Para Freud, tais reações emocionais deveriam ser reconhecidas e dominadas e para isso ele recomendava a análise pessoal do analista, a fim de superar deficiências psicológicas decorrentes de seus conflitos inconscientes (Zaslavsky & Santos, 2006). Esta forma clássica de compreender a CT perdurou por décadas, sendo, para alguns autores, uma motivação subjacente ao desejo de Freud de superar a CT a todo custo a sua preocupação com a violação das fronteiras sexuais nos relacionamentos entre analistas homens e pacientes mulheres, além da sua visão unipessoal e não intersubjetiva dos fenômenos psicológicos (Zaslavsky & Santos, 2006).
A partir de 1940 o conceito da CT passou a receber mais atenção e ser aprofundado. Em O ódio na contratransferência, Winnicott (1947/2000) alerta que em atendimento de pacientes psicóticos capazes de despertar tamanha carga emocional, o analista deve estar profundamente consciente de sua CT, especialmente em relação a sentimentos negativos, como o ódio, que deve ser reconhecido e guardado para interpretações futuras.

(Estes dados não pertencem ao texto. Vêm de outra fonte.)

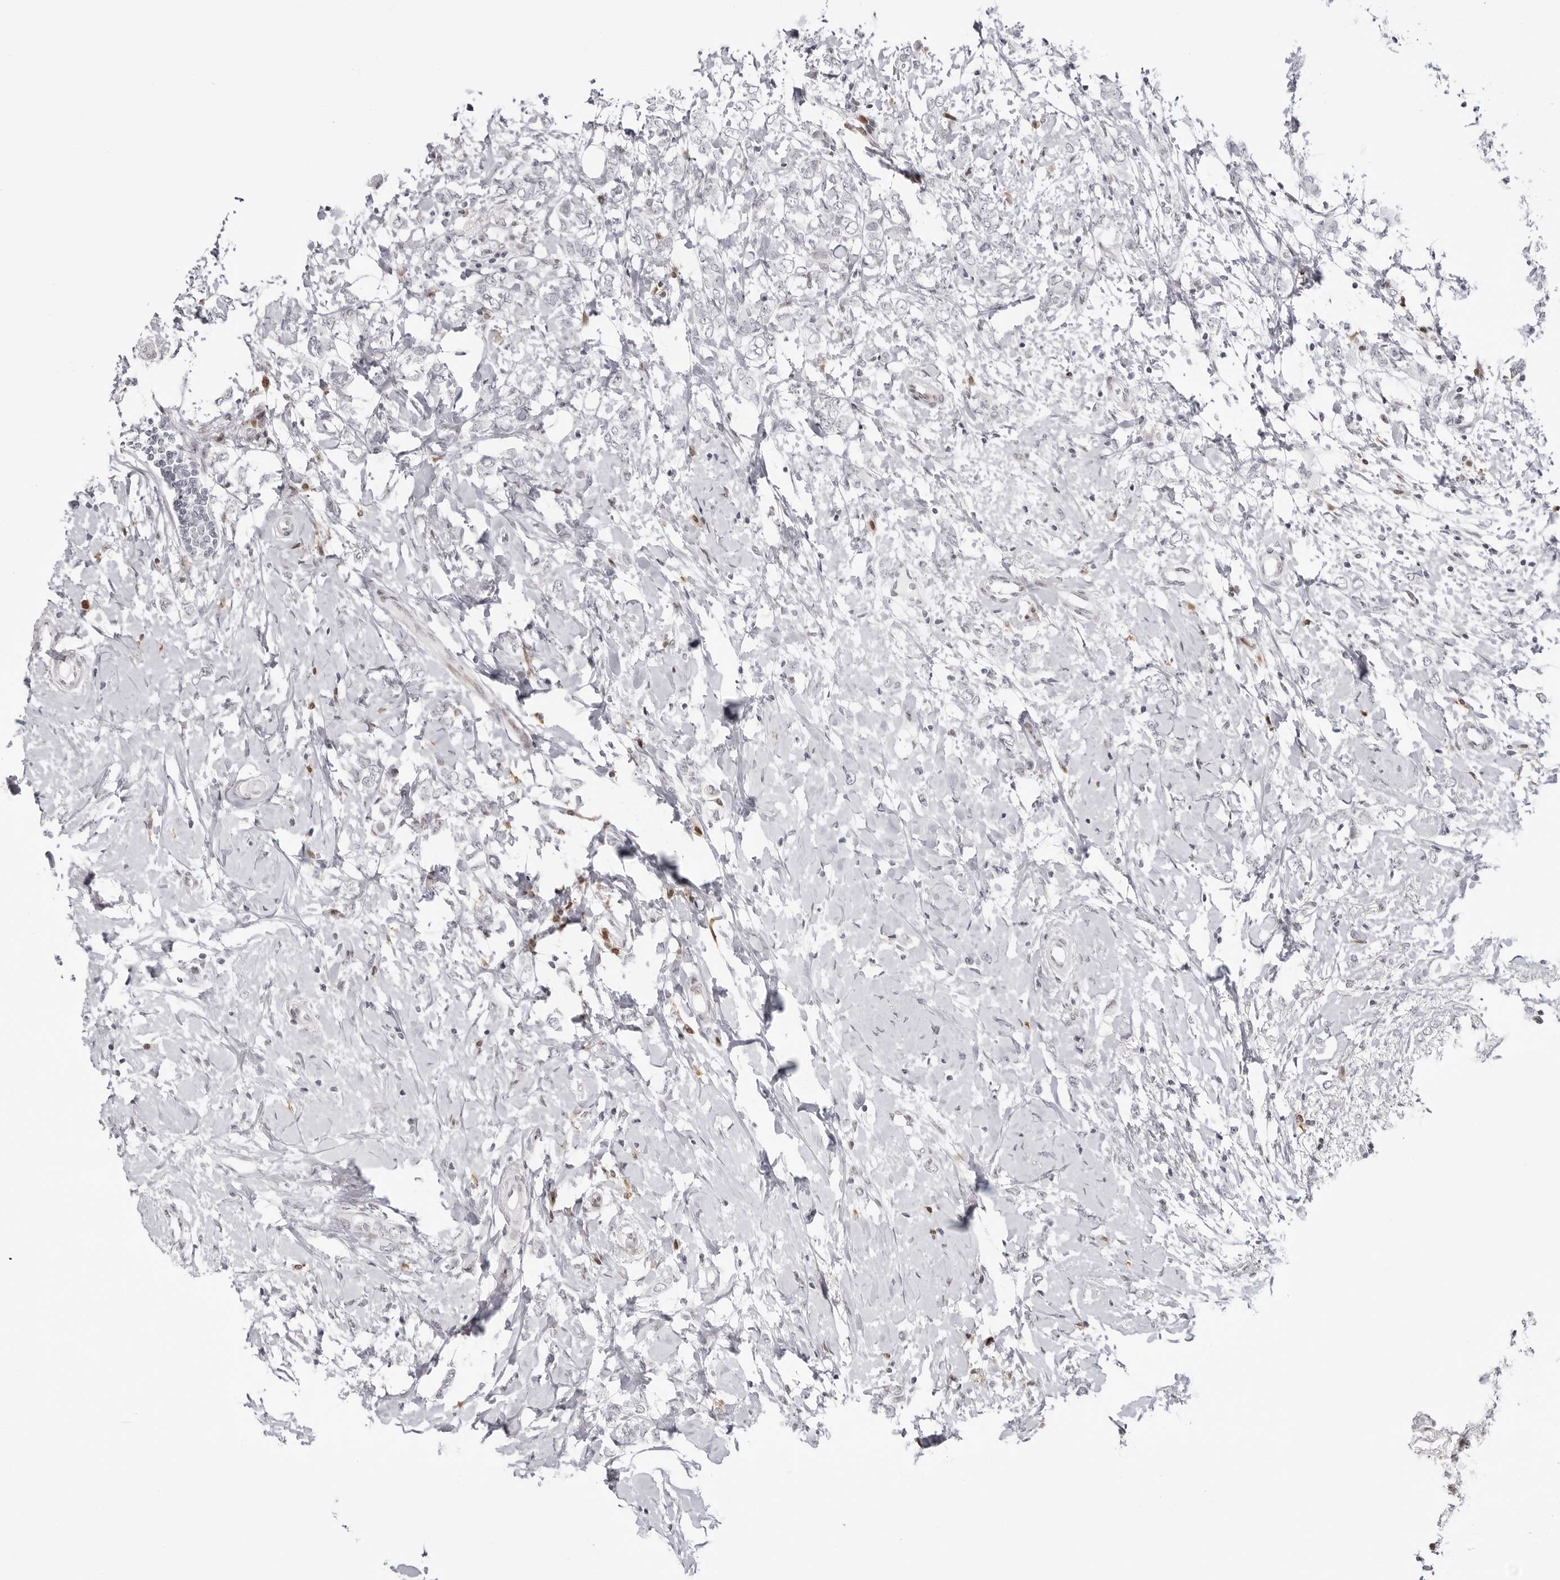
{"staining": {"intensity": "negative", "quantity": "none", "location": "none"}, "tissue": "breast cancer", "cell_type": "Tumor cells", "image_type": "cancer", "snomed": [{"axis": "morphology", "description": "Normal tissue, NOS"}, {"axis": "morphology", "description": "Lobular carcinoma"}, {"axis": "topography", "description": "Breast"}], "caption": "The immunohistochemistry histopathology image has no significant positivity in tumor cells of breast cancer (lobular carcinoma) tissue.", "gene": "NTPCR", "patient": {"sex": "female", "age": 47}}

Na mesma época, Paula Heimann (1950) possibilitou uma mudança paradigmática na psicanálise ao transformar substancialmente a noção freudiana da CT como obstáculo ao tratamento. Além de afirmar que a supressão da CT poderia levar a um empobrecimento da capacidade interpretativa do analista, a autora reconheceu que as reações emocionais despertadas no terapeuta poderiam ter relevância diagnóstica e clínica, o que facilitaria o tratamento. Para ela, a CT seria a totalidade das respostas emocionais do terapeuta em relação ao paciente, quer sejam derivadas dos seus conflitos ou provocadas mais diretamente pelo paciente. Quando adequadamente utilizada, a CT seria um instrumento. importante para a compreensão dos conflitos inconscientes do paciente. Com base nessa concepção, denominada de visão totalística, a fonte da CT estaria no paciente.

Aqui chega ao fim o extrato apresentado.